*** DATASET RECORDS

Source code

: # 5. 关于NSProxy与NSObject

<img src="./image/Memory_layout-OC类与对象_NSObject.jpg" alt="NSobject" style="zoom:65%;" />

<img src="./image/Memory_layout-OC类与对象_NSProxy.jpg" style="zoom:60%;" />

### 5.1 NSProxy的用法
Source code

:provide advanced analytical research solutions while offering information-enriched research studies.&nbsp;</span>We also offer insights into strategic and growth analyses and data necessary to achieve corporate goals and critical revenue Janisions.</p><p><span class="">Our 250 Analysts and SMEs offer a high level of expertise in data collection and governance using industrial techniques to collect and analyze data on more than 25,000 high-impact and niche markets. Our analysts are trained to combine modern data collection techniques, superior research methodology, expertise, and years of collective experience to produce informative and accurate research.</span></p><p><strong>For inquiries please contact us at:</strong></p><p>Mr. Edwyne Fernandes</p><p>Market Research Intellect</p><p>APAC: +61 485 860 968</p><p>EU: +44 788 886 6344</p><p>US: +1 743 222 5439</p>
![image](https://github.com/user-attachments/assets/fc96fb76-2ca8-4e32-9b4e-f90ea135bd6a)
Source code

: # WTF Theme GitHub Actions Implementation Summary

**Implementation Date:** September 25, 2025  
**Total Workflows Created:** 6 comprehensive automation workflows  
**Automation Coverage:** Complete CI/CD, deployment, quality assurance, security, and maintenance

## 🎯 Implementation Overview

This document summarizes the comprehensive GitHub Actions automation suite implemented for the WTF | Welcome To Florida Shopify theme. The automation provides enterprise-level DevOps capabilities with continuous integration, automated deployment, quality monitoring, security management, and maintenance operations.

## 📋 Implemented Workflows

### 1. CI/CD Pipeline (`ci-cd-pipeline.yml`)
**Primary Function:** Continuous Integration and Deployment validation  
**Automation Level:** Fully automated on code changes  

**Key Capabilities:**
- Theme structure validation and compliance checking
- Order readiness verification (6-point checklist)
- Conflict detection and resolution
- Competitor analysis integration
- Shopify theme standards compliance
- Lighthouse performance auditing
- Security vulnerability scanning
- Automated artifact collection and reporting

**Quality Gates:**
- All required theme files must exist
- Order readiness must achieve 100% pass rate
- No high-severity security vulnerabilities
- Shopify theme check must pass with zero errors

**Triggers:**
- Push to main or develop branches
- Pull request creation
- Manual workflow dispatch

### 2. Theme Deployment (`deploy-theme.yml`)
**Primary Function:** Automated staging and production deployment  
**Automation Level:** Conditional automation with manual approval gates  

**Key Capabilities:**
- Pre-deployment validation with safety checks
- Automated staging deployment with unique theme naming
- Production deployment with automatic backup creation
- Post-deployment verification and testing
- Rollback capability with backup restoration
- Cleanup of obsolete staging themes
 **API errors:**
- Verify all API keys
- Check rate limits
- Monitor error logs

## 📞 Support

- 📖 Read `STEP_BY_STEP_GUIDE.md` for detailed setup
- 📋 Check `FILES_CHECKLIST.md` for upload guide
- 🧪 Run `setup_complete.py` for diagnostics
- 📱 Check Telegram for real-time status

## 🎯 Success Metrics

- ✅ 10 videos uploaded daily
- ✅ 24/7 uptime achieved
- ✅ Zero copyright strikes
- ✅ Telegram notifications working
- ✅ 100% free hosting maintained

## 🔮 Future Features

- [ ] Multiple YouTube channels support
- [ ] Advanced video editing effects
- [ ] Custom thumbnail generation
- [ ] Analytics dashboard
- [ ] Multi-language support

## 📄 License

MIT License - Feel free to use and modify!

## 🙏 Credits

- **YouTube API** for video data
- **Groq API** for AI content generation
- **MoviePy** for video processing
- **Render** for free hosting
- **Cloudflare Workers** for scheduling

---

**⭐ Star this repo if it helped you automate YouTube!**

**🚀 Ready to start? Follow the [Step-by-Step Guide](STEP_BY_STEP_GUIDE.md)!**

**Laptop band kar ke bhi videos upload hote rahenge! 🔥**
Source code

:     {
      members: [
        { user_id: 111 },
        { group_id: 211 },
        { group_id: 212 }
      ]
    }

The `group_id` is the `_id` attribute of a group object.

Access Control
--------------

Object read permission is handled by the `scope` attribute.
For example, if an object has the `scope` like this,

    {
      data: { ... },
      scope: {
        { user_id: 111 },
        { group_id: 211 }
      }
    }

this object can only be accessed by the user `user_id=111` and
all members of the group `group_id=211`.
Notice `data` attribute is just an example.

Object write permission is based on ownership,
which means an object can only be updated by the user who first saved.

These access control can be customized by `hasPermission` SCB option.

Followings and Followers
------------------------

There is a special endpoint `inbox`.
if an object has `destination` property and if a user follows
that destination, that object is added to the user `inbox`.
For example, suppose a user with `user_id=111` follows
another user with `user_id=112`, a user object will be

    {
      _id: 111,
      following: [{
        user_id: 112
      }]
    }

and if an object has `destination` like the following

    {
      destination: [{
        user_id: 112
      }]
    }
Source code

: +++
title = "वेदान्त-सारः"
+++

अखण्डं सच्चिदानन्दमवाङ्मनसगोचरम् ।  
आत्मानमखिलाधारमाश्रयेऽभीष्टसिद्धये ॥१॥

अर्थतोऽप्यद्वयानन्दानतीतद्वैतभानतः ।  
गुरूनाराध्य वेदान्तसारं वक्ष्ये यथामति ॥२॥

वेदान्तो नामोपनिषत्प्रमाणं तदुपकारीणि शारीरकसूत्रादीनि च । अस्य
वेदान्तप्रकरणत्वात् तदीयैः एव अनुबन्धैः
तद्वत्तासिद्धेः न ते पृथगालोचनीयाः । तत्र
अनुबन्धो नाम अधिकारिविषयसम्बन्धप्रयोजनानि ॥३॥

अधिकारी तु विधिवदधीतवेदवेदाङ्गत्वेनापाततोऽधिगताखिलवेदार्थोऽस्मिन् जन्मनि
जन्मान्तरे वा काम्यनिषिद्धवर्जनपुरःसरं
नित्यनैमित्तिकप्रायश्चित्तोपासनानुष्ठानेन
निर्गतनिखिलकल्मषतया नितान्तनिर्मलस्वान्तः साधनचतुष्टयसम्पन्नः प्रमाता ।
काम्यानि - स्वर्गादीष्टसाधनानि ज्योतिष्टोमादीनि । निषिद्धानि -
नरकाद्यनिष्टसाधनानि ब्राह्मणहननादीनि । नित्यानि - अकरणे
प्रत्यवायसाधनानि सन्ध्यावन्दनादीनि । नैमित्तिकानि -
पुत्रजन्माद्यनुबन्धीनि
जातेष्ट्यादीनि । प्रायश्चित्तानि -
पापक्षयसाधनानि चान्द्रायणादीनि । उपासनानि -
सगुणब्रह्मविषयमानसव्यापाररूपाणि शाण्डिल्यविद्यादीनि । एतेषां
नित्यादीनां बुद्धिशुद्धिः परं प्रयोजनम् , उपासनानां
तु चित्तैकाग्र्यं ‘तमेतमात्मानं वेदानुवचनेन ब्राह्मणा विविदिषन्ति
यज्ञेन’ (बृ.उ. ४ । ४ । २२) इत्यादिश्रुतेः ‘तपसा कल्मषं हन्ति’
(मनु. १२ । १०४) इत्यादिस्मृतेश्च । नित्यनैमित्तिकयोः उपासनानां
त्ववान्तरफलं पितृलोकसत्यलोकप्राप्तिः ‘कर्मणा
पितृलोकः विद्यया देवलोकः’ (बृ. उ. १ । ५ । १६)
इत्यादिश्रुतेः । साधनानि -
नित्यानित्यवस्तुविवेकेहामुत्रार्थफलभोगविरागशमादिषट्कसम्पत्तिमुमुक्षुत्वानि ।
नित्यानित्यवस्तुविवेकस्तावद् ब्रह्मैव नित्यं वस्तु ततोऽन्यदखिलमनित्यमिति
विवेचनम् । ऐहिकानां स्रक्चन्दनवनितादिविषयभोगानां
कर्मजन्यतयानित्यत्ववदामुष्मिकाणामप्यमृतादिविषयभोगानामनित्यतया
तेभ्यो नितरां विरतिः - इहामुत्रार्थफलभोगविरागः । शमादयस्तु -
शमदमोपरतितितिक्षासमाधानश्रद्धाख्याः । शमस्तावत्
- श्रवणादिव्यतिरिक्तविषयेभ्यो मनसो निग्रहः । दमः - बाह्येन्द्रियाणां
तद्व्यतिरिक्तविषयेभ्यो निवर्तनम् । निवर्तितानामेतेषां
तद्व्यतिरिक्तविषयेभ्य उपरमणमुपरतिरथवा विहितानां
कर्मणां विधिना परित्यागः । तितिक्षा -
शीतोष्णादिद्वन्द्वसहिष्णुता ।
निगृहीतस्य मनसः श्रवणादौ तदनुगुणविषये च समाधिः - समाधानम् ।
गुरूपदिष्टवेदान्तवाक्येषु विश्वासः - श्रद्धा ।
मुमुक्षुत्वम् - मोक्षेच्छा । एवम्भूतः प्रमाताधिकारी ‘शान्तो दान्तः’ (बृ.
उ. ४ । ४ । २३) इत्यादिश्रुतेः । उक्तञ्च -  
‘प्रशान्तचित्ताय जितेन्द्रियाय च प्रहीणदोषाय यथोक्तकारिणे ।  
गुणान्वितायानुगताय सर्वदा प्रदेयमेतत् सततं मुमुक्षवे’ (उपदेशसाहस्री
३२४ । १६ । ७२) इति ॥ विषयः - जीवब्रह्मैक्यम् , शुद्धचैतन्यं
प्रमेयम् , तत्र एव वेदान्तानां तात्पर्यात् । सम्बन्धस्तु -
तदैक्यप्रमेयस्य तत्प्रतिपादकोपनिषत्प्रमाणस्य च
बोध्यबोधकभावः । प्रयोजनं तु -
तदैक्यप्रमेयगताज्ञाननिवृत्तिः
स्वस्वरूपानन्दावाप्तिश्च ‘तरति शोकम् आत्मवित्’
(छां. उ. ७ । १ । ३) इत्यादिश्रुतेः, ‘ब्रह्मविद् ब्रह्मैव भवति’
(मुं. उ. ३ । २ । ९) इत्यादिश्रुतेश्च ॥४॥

******

Show me every line of the entries above that holds "Telegram".

- 📱 Check Telegram for real-time status
- ✅ Telegram notifications working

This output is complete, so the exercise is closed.